*PROVIDED MATERIAL*
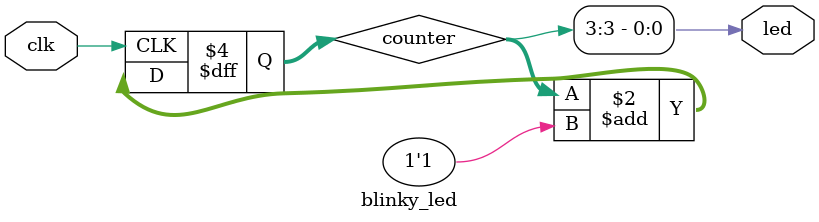
<source format=v>
module blinky_led(input wire clk,
                  output wire led);
  parameter WIDTH = 4;
  reg [WIDTH-1:0] counter;
  initial counter = 0;
  always @ (posedge clk) begin
    /*
      4-bits counter with increment by one bit.
      0001, 
      0010, 0011, 
      0100, 0101, 0111,
      1000, 1001, 1010, 1011, 1100, 1101, 1111,
      (7th clock)

      5-bits counter with increment by one bit.
      00001, 
      00010, 00011, 
      00100, 00101, 00110, 00111, 
      01000, 01001, 01010, 01011, 01100, 01101, 01110, 01111,
      10000,
      (15th clock)

      conclusion: on every 2^N-1th clock
    */
    counter <= counter + 1'b1;
  end
  assign led = counter[WIDTH-1];

endmodule

</source>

*JOB ITEM*
Write out each line exactly, starting with the line that contains "5-bits counter with" and stopping after the last line of the data.

*OUTPUT*
      5-bits counter with increment by one bit.
      00001, 
      00010, 00011, 
      00100, 00101, 00110, 00111, 
      01000, 01001, 01010, 01011, 01100, 01101, 01110, 01111,
      10000,
      (15th clock)

      conclusion: on every 2^N-1th clock
    */
    counter <= counter + 1'b1;
  end
  assign led = counter[WIDTH-1];

endmodule

</source>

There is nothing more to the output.